В этот ранний час вестибюль казался пустынным, но едва она подошла к стеклянной двери, как появился ночной охранник в синей форме.
На его морщинистом лице появилась широкая улыбка.
— Доброе утро, мисс Мэрчант, — сказал он и по-отечески подумал, что малышка все еще выглядит слишком бледной и худенькой.
— Доброе утро, Пит. Как ваш радикулит?
— Бывает и хуже.
Пит придирчиво осмотрел ее светло-зеленый тренировочный костюм и шелковистые длинные черные волосы, собранные в хвост. По утрам она казалась пятнадцатилетней, хотя из предыдущих бесед Пит знал, что ей двадцать четыре года, как и его Салли.
— Как всегда, на пробежку в парк? — спросил он.
Хотя Мона относилась к легкой атлетике прохладно и в зависимости от настроения шла пешком или семенила трусцой, но ответила она любезно:
— Верно.
— Что ж, вы выбрали для этого подходящий день.
Пит не изменил своей привычке, Эта беседа повторялась каждое утро. Менялась только последняя фраза — в зависимости от погоды.
Он придержал створку, и Мона благодарно улыбнулась в ответ. Славная малышка, в тысячный раз подумал он. В отличие от большинства жильцов, она не жалела для него доброго слова и веселой улыбки, несмотря на свою всегдашнюю печаль.
На улице было свежо и прохладно, небо было бледным и невинно-голубым. Дарби-стрит, еще не потревоженная шумом машин, лежала тихо, как младенец в колыбели.
Придерживаясь привычного маршрута, Мона шла быстрым шагом и наслаждалась прохладой. Похоже, день предстоял жаркий. Если не считать промелькнувшего вдалеке любителя бега трусцой, парк принадлежал ей.
Сиделка Рика Кларис — симпатичная черноволосая ирландка — все знала, но молчала. Мона была ей искренне благодарна.
Она инстинктивно чувствовала: если бы Рик проведал о ее отлучках, он сумел бы найти способ положить им конец. С ревнивой властностью, доходящей до паранойи, он стремился к тому, чтобы Мона была рядом каждую минуту.

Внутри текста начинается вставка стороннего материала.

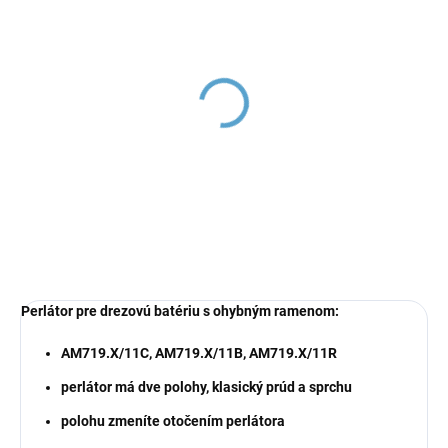
COLORADO -
Umývadlová batéria s
flexibilným ramienkom
bez výpuste, Chróm/
€102,95
Čierna CO119.0/16, RAV
Slezák
Perlátor
pre drezovú batériu s ohybným ramenom:
AM719.X/11C, AM719.X/11B, AM719.X/11R
perlátor má dve polohy, klasický prúd a sprchu
polohu zmeníte otočením perlátora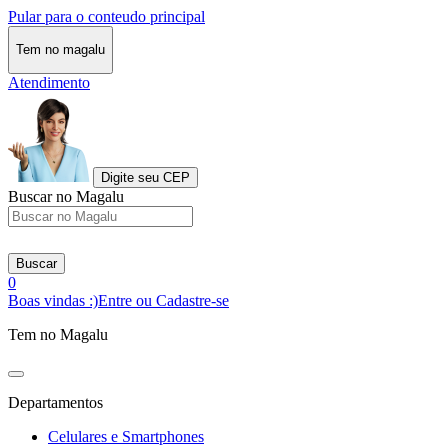
Pular para o conteudo principal
Tem no magalu
Atendimento
Digite seu CEP
Buscar no Magalu
Buscar
0
Boas vindas :)
Entre ou Cadastre-se
Tem no Magalu
Departamentos
Celulares e Smartphones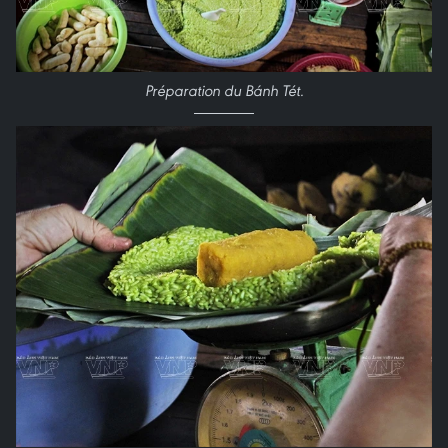
Préparation du Bánh Tét.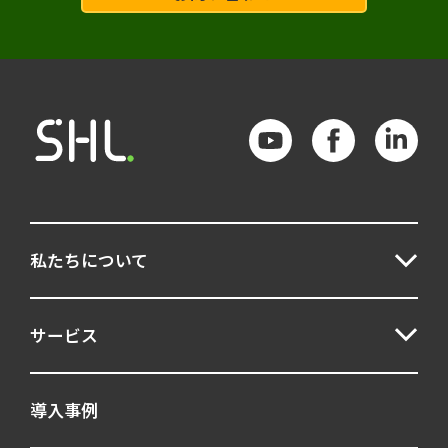
私たちについて
サービス
導入事例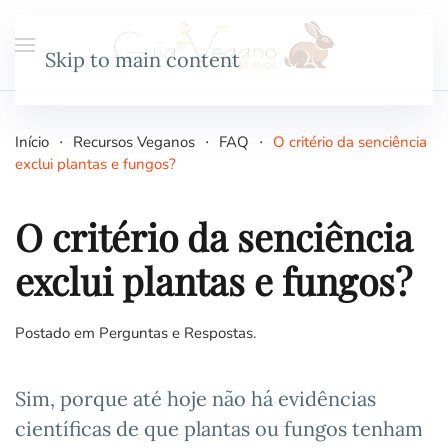
Skip to main content
Início
Recursos Veganos
FAQ
O critério da senciência
exclui plantas e fungos?
O critério da senciência
exclui plantas e fungos?
Postado em
Perguntas e Respostas
.
Sim, porque até hoje não há evidências
científicas de que plantas ou fungos tenham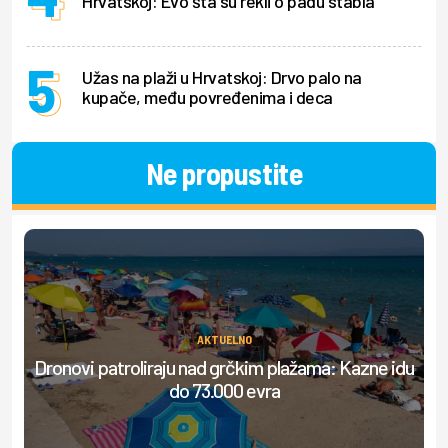
Hrvatskoj: Evo šta su rekli o padu stabla
Užas na plaži u Hrvatskoj: Drvo palo na
kupače, među povređenima i deca
Ne propustite
AKTUELNO
Dronovi patroliraju nad grčkim plažama: Kazne idu
do 73.000 evra
do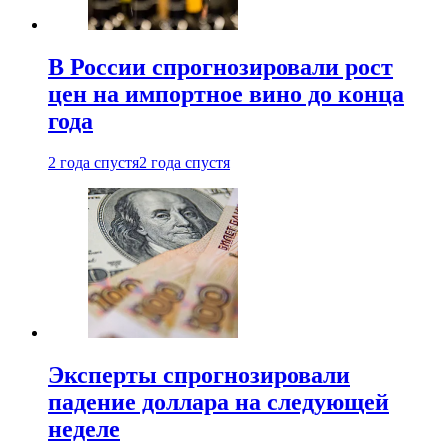
В России спрогнозировали рост
цен на импортное вино до конца
года
2 года спустя
2 года спустя
Эксперты спрогнозировали
падение доллара на следующей
неделе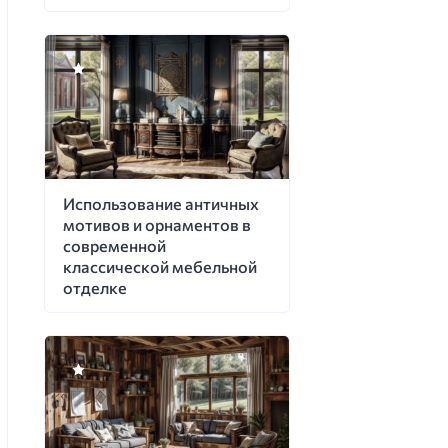
Использование античных
мотивов и орнаментов в
современной
классической мебельной
отделке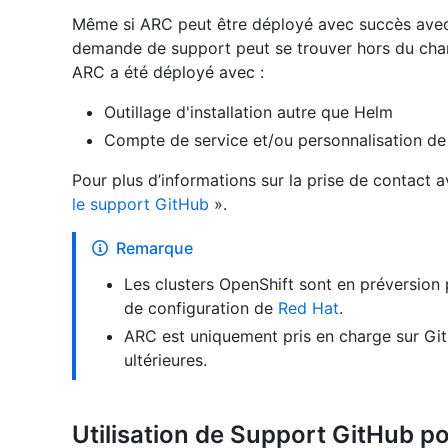
Même si ARC peut être déployé avec succès avec d
demande de support peut se trouver hors du cha
ARC a été déployé avec :
Outillage d'installation autre que Helm
Compte de service et/ou personnalisation de
Pour plus d’informations sur la prise de contact
le support GitHub
».
Remarque
Les clusters OpenShift sont en préversion
de configuration de
Red Hat
.
ARC est uniquement pris en charge sur Git
ultérieures.
Utilisation de Support GitHub p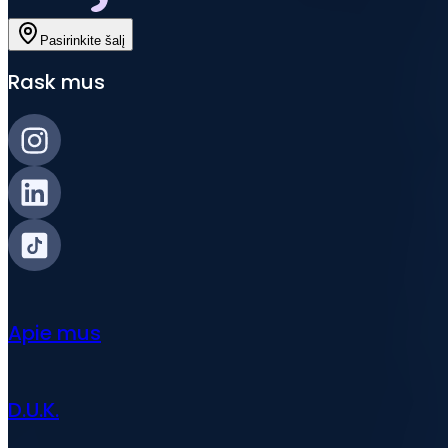
Pasirinkite šalį
Rask mus
Apie mus
D.U.K.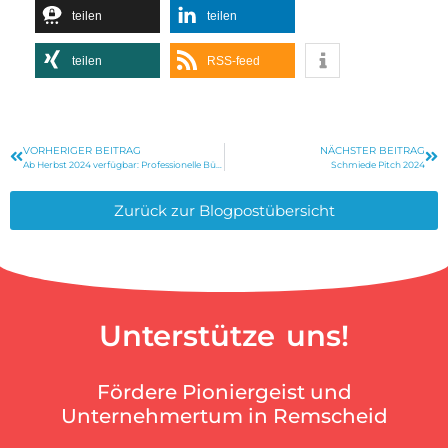
teilen
teilen
teilen
RSS-feed
VORHERIGER BEITRAG
NÄCHSTER BEITRAG
Ab Herbst 2024 verfügbar: Professionelle Büroräume in Remscheid
Schmiede Pitch 2024
Zurück zur Blogpostübersicht
Unterstütze uns!
Fördere Pioniergeist und
Unternehmertum in Remscheid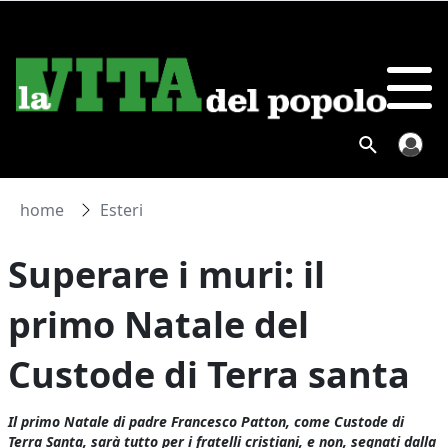
home
Esteri
Superare i muri: il
primo Natale del
Custode di Terra santa
Il primo Natale di padre Francesco Patton, come Custode di
Terra Santa, sarà tutto per i fratelli cristiani, e non, segnati dalla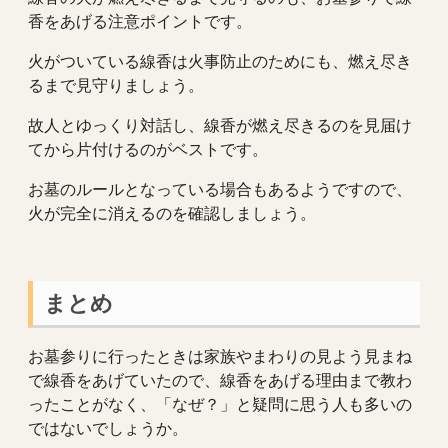
香をあげる注意ポイントです。
火がついている線香は火事防止のためにも、燃え尽き
るまで見守りましょう。
故人とゆっくり対話し、線香が燃え尽きるのを見届け
てから片付けるのがベストです。
お墓のルールとなっている場合もあるようですので、
火が完全に消えるのを確認しましょう。
まとめ
お墓参りに行ったときは家族やまわりの見よう見まね
で線香をあげていたので、線香をあげる理由まで教わ
ったことがなく、「なぜ？」と疑問に思う人も多いの
ではないでしょうか。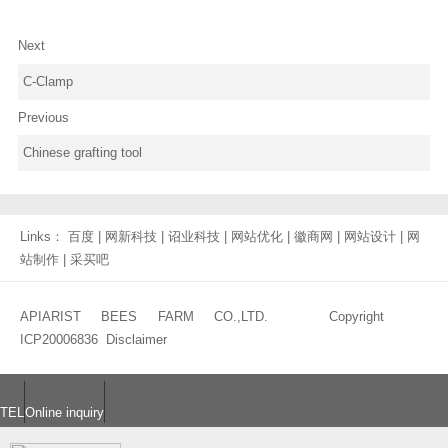
Next
C-Clamp
Previous
Chinese grafting tool
Links：
百度
|
网新科技
|
诏业科技
|
网站优化
|
徽商网
|
网站设计
|
网
站制作
|
采买吧
APIARIST BEES FARM CO.,LTD. Copyright
ICP20006836
Disclaimer
TEL
Online inquiry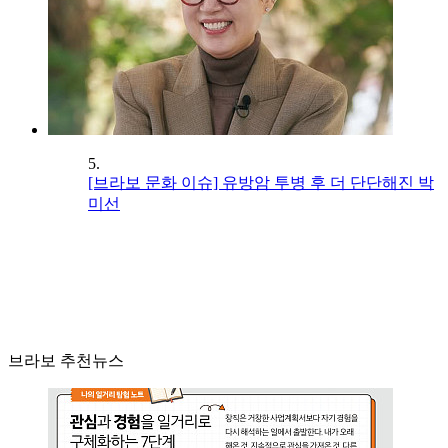
5.
[브라보 문화 이슈] 유방암 투병 후 더 단단해진 박
미선
브라보 추천뉴스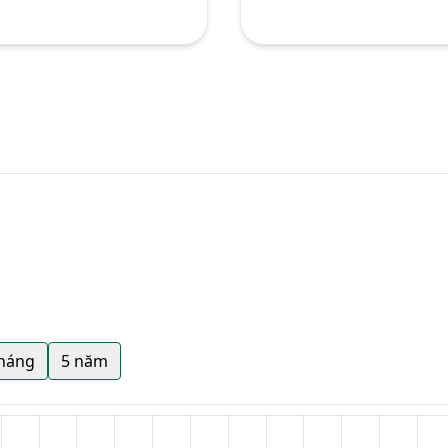
tháng
5 năm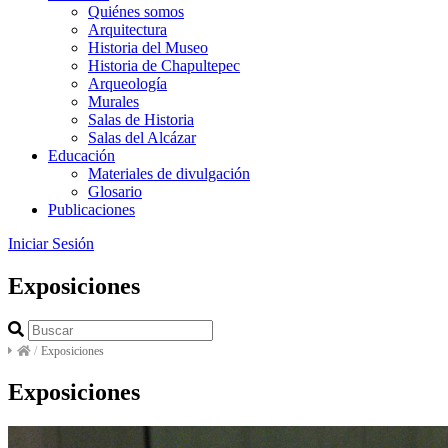
Quiénes somos
Arquitectura
Historia del Museo
Historia de Chapultepec
Arqueología
Murales
Salas de Historia
Salas del Alcázar
Educación
Materiales de divulgación
Glosario
Publicaciones
Iniciar Sesión
Exposiciones
/
Exposiciones
Exposiciones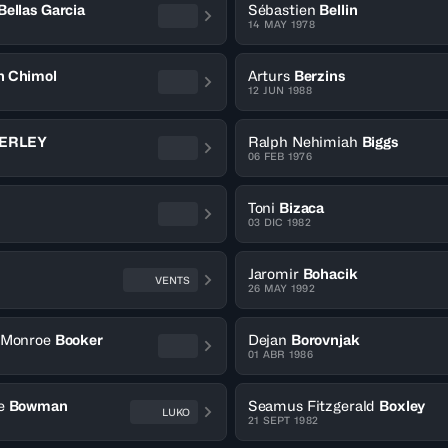
Bellas Garcia
Sébastien
Bellin
14 MAY 1978
n Chimol
Arturs
Berzins
12 JUN 1988
ERLEY
Ralph Nehimiah
Biggs
06 FEB 1976
Toni
Bizaca
03 DIC 1982
Jaromir
Bohacik
VENTS
26 MAY 1992
 Monroe
Booker
Dejan
Borovnjak
01 ABR 1986
e
Bowman
Seamus Fitzgerald
Boxley
LUKO
21 SEPT 1982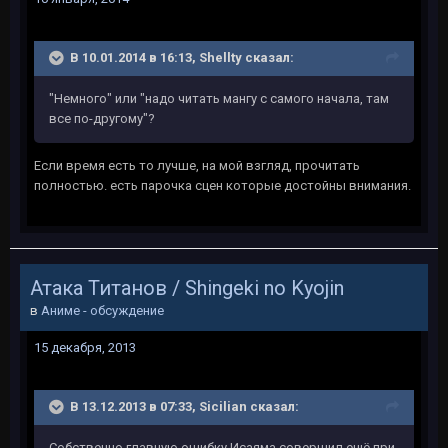
В 10.01.2014 в 16:13, Shellty сказал:
"Немного" или "надо читать мангу с самого начала, там
все по-другому"?
Если время есть то лучше, на мой взгляд, прочитать
полностью. есть парочка сцен которые достойны внимания.
Атака Титанов / Shingeki no Kyojin
в
Аниме - обсуждение
15 декабря, 2013
В 13.12.2013 в 07:33, Sicilian сказал:
Собственно главную ошибку Исаяма совершил ещё при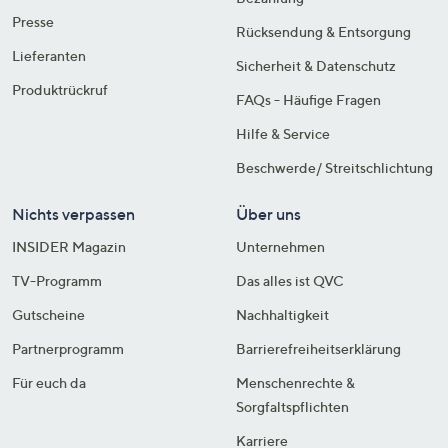
Presse
Rücksendung & Entsorgung
Lieferanten
Sicherheit & Datenschutz
Produktrückruf
FAQs - Häufige Fragen
Hilfe & Service
Beschwerde/ Streitschlichtung
Nichts verpassen
Über uns
INSIDER Magazin
Unternehmen
TV-Programm
Das alles ist QVC
Gutscheine
Nachhaltigkeit
Partnerprogramm
Barrierefreiheitserklärung
Für euch da
Menschenrechte &
Sorgfaltspflichten
Karriere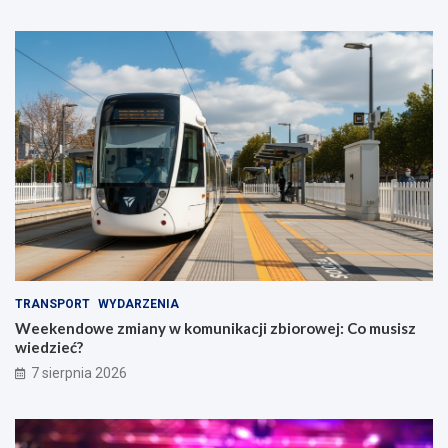
TRANSPORT
WYDARZENIA
Weekendowe zmiany w komunikacji zbiorowej: Co musisz
wiedzieć?
7 sierpnia 2026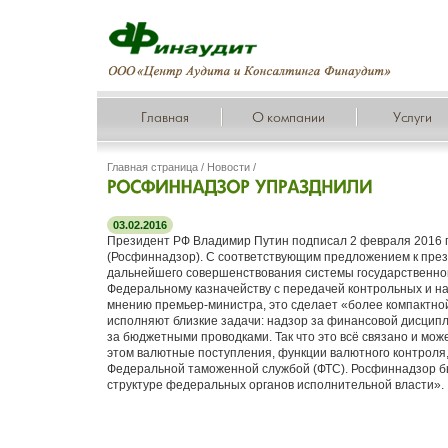
Главная
О компании
Услуги
Главная страница
/
Новости
/
03.02.2016
Президент РФ Владимир Путин подписал 2 февраля 2016 г
(Росфиннадзор). С соответствующим предложением к през
дальнейшего совершенствования системы государственно
Федеральному казначейству с передачей контрольных и н
мнению премьер-министра, это сделает «более компактной
исполняют близкие задачи: надзор за финансовой дисцип
за бюджетными проводками. Так что это всё связано и мож
этом валютные поступления, функции валютного контроля
Федеральной таможенной службой (ФТС). Росфиннадзор был
структуре федеральных органов исполнительной власти».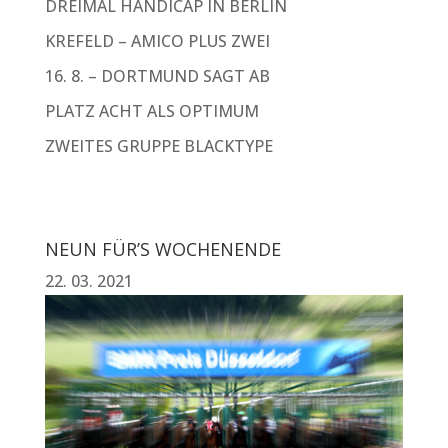
DREIMAL HANDICAP IN BERLIN
KREFELD – AMICO PLUS ZWEI
16. 8. – DORTMUND SAGT AB
PLATZ ACHT ALS OPTIMUM
ZWEITES GRUPPE BLACKTYPE
NEUN FÜR’S WOCHENENDE
22. 03. 2021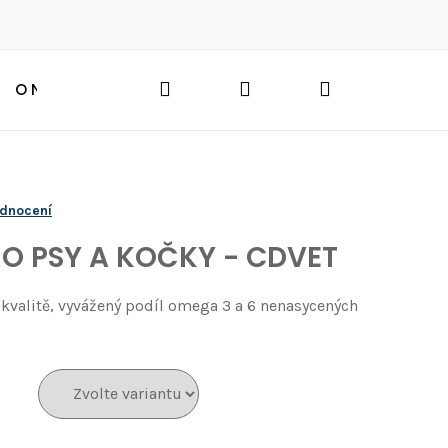
Hledat
Přihlášení
Nákupní
O NÁS
BLOG
HLEDAT
košík
odnocení
O PSY A KOČKY - CDVET
kvalitě, vyvážený podíl omega 3 a 6 nenasycených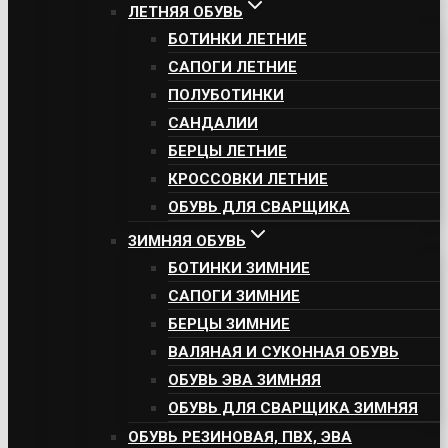
ЛЕТНЯЯ ОБУВЬ
БОТИНКИ ЛЕТНИЕ
САПОГИ ЛЕТНИЕ
ПОЛУБОТИНКИ
САНДАЛИИ
БЕРЦЫ ЛЕТНИЕ
КРОССОВКИ ЛЕТНИЕ
ОБУВЬ ДЛЯ СВАРЩИКА
ЗИМНЯЯ ОБУВЬ
БОТИНКИ ЗИМНИЕ
САПОГИ ЗИМНИЕ
БЕРЦЫ ЗИМНИЕ
ВАЛЯНАЯ И СУКОННАЯ ОБУВЬ
ОБУВЬ ЭВА ЗИМНЯЯ
ОБУВЬ ДЛЯ СВАРЩИКА ЗИМНЯЯ
ОБУВЬ РЕЗИНОВАЯ, ПВХ, ЭВА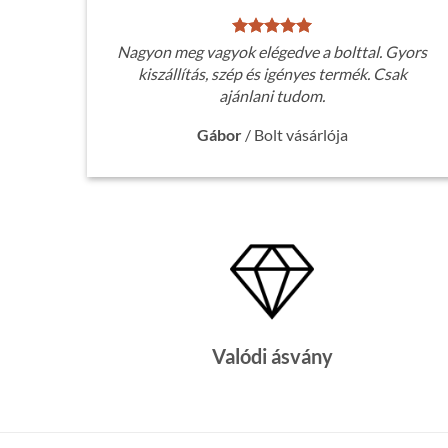
Nagyon meg vagyok elégedve a bolttal. Gyors
kiszállítás, szép és igényes termék. Csak
ajánlani tudom.
Gábor
/
Bolt vásárlója
Valódi ásvány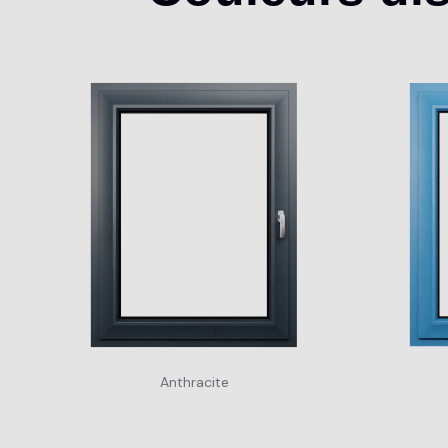
Anthracite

Мона сочувствовала его страданиям, вызванным болью и досадой от прикованности к креслу на колесиках, и страдала сама, но она очень уставала.
И поэтому ощущала чувство вины и благодарности, когда Кларис время от времени освобождала ее от этого бремени и настаивала, чтобы после напряженного трудового утра Рик оставался один и пару часов отдохнул у себя в комнате.
Однако, когда это случалось, Рик, хотевший, чтобы она все время была под рукой, поворачивался к Моне и властно приказывал:
— Никуда не уходи!
— Не уйду, — успокаивала она его.
От политики кнута он переходил к политике пряника.
— После дневных процедур мы поедем на прогулку.
Но Мона уставала от специально оборудованного лимузина с кондиционером. Она предпочла бы не сидеть рядом с Риком, а ходить пешком, причем желательно в одиночку.